Today, I saw my first pair of Louboutins in real life. And I have to say, it was a bit surreal. I'm not a big label whore, but I have to say - one little glimpse of those glorious red soles was enough to render me instantly impressed. They're iconic, and by extension, so become their owners.
But... the owner of these fabulous shoes is a pretty normal gal. She's just a normal gal with some amazing taste and a wardrobe full of high budget items. I know this woman. She's not independently wealthy. She's got 5 kids and a husband and loads of real world stress. She just handles her business... well... dramatically differently than I do.
And that is a cryin shame.
I've gotten into this kind of crap habit of accumulating for accumulation's sake. Especially when it comes to clothes. I spend a lot of money on cheap items. And it shows. Not only do they not look amazing, they don't hold up well at. all.
My one of my work friends recently had an interview before we met for lunch. She rolled in looking nothing short of amazing in her suit and heels - very professional, but very much still herself.
It made me think of my last interview outfit - that skirt I've had for years - bought on a super sale and worn so much the lining on the inside is literally in shreds. The blouse - I love it, but let's get real. It is loved to the point of misery - and even at it's best... it was from the Target clearance rack for a whopping $4.
There's no shame in a bargain, for sure. But isn't fashion supposed to make you feel confident? I want to be excited by what I see in my closet. I want to be proud of what I'm wearing and I certainly don't want to have the conscious thought of "I wonder if this looks as homeless as I currently feel?" Which, sadly, has happened on more than one occasion in the last month. I'm certainly not one to demand fancy brands or labels or anything currently popularized by fashion mags and the celebrity types. I spent the vast majority of my life wearing vintage odds and ends and loving every bit of it. But somehow, I've grown out of that. And it's time for that to change.
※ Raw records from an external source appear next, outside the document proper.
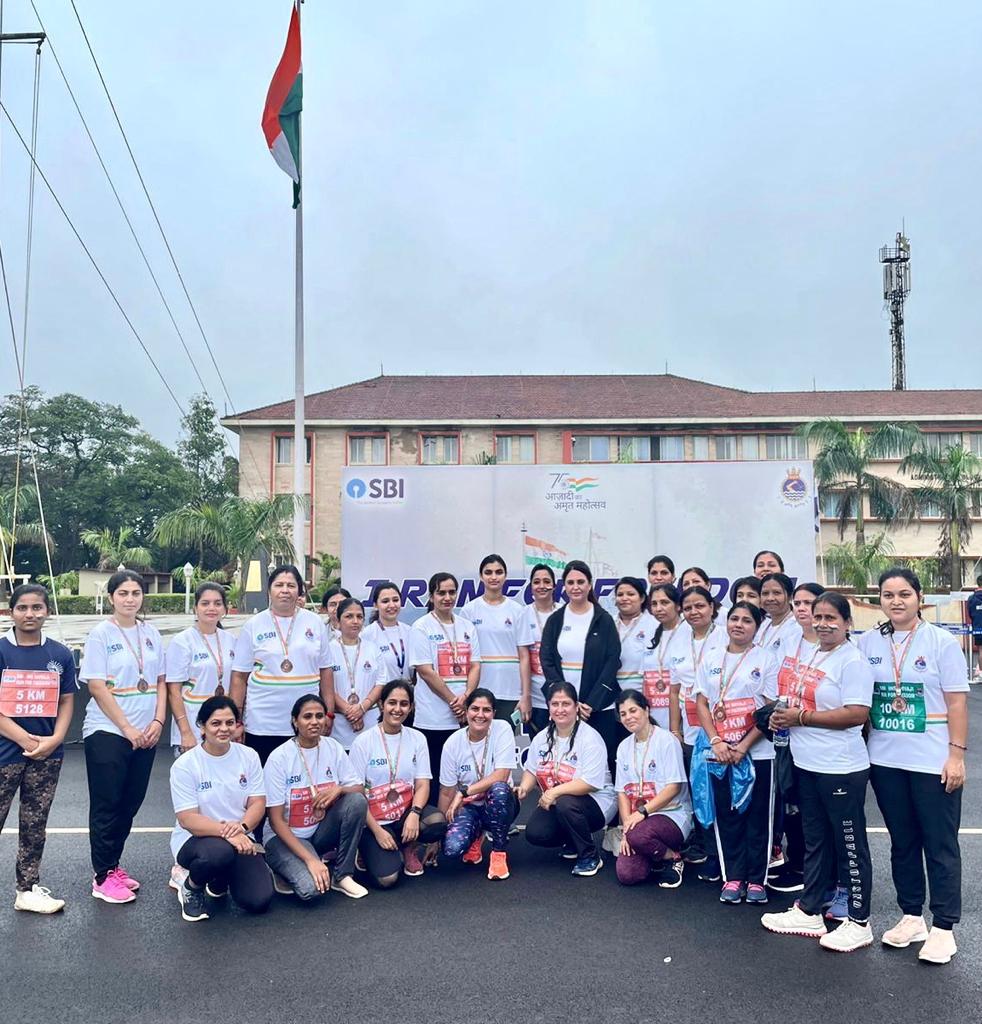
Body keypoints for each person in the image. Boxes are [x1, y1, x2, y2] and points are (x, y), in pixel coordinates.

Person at [857, 567, 969, 965]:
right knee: (902, 842)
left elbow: (957, 702)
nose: (896, 601)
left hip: (932, 760)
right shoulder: (869, 642)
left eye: (904, 593)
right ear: (880, 601)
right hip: (885, 760)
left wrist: (956, 755)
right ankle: (911, 916)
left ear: (919, 597)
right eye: (888, 595)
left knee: (939, 843)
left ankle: (943, 927)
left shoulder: (941, 642)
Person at [761, 592, 876, 953]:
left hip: (840, 768)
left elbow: (857, 714)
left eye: (832, 618)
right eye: (818, 616)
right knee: (815, 840)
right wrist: (783, 714)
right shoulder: (811, 652)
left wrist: (802, 718)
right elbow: (797, 700)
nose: (823, 623)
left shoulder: (852, 661)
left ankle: (859, 921)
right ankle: (810, 910)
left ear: (847, 623)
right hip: (806, 763)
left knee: (850, 844)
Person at [80, 569, 166, 905]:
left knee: (130, 803)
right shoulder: (101, 634)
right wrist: (127, 728)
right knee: (107, 804)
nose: (130, 599)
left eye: (136, 593)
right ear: (112, 597)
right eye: (123, 593)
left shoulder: (151, 633)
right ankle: (101, 877)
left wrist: (159, 720)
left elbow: (160, 681)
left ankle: (113, 865)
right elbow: (97, 686)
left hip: (146, 732)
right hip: (108, 731)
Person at [695, 601, 778, 905]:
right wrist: (716, 741)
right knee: (727, 816)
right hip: (719, 751)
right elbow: (702, 702)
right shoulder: (711, 658)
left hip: (757, 752)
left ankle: (757, 880)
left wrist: (743, 746)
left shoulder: (767, 659)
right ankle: (733, 877)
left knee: (757, 817)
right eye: (734, 619)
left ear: (757, 627)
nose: (739, 624)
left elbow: (770, 708)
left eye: (747, 620)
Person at [0, 584, 75, 913]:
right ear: (11, 611)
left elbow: (67, 699)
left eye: (37, 608)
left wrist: (56, 739)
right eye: (23, 608)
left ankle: (26, 889)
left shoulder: (60, 654)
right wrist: (24, 739)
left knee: (34, 824)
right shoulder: (1, 650)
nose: (30, 614)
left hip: (47, 754)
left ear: (47, 611)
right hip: (6, 752)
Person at [169, 696, 272, 921]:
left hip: (239, 837)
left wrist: (242, 828)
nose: (224, 729)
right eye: (216, 723)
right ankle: (191, 886)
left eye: (229, 722)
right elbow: (188, 819)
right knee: (217, 853)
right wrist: (231, 835)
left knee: (258, 900)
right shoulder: (186, 765)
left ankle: (218, 879)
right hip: (197, 841)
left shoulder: (249, 756)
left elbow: (257, 803)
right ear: (202, 726)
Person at [263, 695, 369, 901]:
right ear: (295, 721)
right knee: (311, 890)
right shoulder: (279, 757)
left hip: (319, 832)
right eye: (307, 716)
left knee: (356, 802)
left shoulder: (333, 747)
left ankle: (342, 875)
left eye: (319, 716)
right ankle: (278, 866)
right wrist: (310, 860)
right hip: (285, 837)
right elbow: (275, 820)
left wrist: (339, 789)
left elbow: (358, 789)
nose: (314, 722)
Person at [230, 565, 334, 765]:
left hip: (307, 721)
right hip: (263, 721)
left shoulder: (314, 623)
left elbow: (326, 671)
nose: (285, 590)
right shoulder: (254, 625)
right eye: (279, 585)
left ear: (300, 591)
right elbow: (239, 676)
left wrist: (328, 713)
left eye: (291, 585)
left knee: (304, 779)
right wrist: (237, 720)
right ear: (269, 591)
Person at [348, 681, 447, 885]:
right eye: (392, 703)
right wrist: (377, 831)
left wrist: (415, 813)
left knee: (437, 821)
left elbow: (422, 784)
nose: (397, 709)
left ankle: (409, 846)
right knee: (388, 879)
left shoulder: (418, 738)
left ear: (411, 708)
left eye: (404, 704)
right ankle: (366, 848)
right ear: (381, 705)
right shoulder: (363, 742)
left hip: (404, 813)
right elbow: (355, 796)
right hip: (374, 820)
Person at [518, 681, 617, 876]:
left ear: (576, 706)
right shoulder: (542, 737)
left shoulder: (590, 738)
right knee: (536, 833)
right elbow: (531, 770)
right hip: (560, 800)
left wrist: (554, 792)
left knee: (565, 803)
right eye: (555, 704)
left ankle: (590, 856)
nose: (560, 709)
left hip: (597, 802)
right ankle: (573, 841)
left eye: (566, 704)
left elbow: (589, 783)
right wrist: (523, 789)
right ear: (548, 707)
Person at [767, 581, 825, 896]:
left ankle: (817, 874)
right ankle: (796, 863)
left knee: (813, 811)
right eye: (798, 603)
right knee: (791, 802)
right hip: (788, 737)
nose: (802, 608)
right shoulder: (791, 642)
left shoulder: (832, 644)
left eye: (809, 602)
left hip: (819, 739)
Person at [539, 561, 621, 771]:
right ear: (563, 587)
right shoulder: (556, 620)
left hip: (598, 707)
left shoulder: (604, 619)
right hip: (565, 707)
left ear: (590, 585)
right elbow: (546, 658)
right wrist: (566, 701)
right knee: (567, 764)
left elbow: (613, 660)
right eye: (571, 582)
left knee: (603, 763)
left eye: (581, 582)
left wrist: (590, 703)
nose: (576, 587)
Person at [613, 689, 692, 888]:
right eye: (623, 714)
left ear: (646, 710)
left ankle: (674, 858)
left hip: (672, 814)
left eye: (633, 710)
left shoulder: (666, 741)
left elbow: (673, 787)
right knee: (627, 874)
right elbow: (622, 792)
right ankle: (655, 854)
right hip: (639, 821)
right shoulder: (623, 746)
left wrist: (641, 813)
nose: (629, 717)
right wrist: (625, 830)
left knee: (639, 835)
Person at [438, 688, 518, 880]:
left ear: (494, 714)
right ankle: (476, 834)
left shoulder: (502, 729)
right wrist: (437, 835)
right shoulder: (452, 744)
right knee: (451, 849)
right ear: (466, 711)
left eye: (487, 710)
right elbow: (447, 791)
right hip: (471, 808)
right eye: (475, 709)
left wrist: (464, 792)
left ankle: (498, 853)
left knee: (499, 789)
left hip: (501, 803)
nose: (480, 715)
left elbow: (502, 774)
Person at [675, 585, 726, 879]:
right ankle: (708, 851)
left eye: (700, 606)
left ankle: (724, 854)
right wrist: (675, 728)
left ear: (712, 607)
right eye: (689, 607)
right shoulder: (681, 641)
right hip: (692, 733)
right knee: (699, 795)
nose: (694, 612)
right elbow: (675, 691)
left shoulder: (724, 637)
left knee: (721, 794)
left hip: (719, 730)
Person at [408, 572, 482, 775]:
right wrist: (454, 702)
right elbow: (425, 671)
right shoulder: (421, 627)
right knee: (434, 772)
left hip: (463, 714)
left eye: (451, 592)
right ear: (432, 596)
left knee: (462, 772)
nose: (447, 598)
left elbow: (475, 665)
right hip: (433, 717)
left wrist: (466, 697)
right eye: (441, 593)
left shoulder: (466, 626)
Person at [166, 583, 236, 756]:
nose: (211, 608)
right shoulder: (182, 641)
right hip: (193, 728)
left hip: (223, 730)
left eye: (217, 603)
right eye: (205, 603)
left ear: (224, 608)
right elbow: (173, 691)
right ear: (195, 608)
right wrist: (186, 732)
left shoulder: (231, 640)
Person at [460, 554, 531, 724]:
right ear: (481, 576)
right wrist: (466, 692)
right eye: (488, 572)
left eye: (498, 572)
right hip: (479, 691)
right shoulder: (469, 611)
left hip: (510, 691)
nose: (493, 577)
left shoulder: (517, 610)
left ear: (505, 576)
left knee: (505, 744)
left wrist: (526, 695)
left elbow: (524, 656)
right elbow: (463, 656)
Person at [327, 598, 385, 750]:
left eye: (359, 617)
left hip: (369, 720)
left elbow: (381, 682)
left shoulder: (373, 649)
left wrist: (362, 708)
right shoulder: (328, 650)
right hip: (339, 725)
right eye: (349, 616)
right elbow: (326, 687)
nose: (355, 621)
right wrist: (349, 711)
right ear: (338, 621)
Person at [519, 563, 559, 735]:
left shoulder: (564, 612)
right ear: (531, 587)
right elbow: (524, 657)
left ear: (554, 585)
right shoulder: (523, 614)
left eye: (546, 581)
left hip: (562, 694)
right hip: (535, 696)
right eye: (536, 582)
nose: (541, 586)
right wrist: (526, 697)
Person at [641, 583, 686, 733]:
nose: (659, 608)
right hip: (654, 713)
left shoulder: (688, 632)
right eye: (654, 604)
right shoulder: (651, 634)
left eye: (665, 602)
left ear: (678, 606)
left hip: (682, 715)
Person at [613, 576, 657, 697]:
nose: (624, 598)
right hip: (609, 694)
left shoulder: (654, 625)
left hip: (643, 692)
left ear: (642, 598)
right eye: (620, 595)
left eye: (631, 594)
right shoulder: (608, 623)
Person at [362, 581, 414, 683]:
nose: (392, 605)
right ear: (375, 605)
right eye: (385, 601)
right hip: (381, 695)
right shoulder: (368, 634)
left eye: (395, 600)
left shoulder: (410, 631)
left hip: (407, 694)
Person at [756, 573, 798, 654]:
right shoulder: (763, 625)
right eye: (765, 593)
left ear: (790, 596)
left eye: (776, 593)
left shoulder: (796, 628)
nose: (770, 598)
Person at [967, 575, 982, 681]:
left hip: (978, 627)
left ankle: (981, 674)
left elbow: (970, 613)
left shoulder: (972, 598)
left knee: (981, 650)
It seems I'm really good at being a cheapskate - on the things that are worth spending money on. I've been working out with shoes that were killed dead at least 2 years ago. I haven't gotten a haircut in months and my highlights are in desperate need of touchups. And let's not even begin to discuss my shoddy jeans situation. My infallible logic? Well, all of these items are pricy. Obviously. So clearly, to add to the logic, I simply buy cheap versions that have to be replaced 4 or 5 times within the lifespan of the real deal. And from a smart girl, that's really dumb. I'm just too darn old and, dare I say it, successful to walk around looking or feeling like I look homeless.
I decided to take the plunge and make that commitment to myself. Because I deserve to spend money on myself in a way that's going to make me feel good about me. And as much as I love me some Target - well, it seems that just may not be the way. It's all about taking the little steps - not wasting time and energy looking for fillers, but looking and saving for the quality items that I love and that will last.
First on the list... new running shoes.
Next month... new haircut? I think so!
It's all about baby steps. After all, whilst rocking 5" Louboutins, I imagine long strides are pretty much out of the question.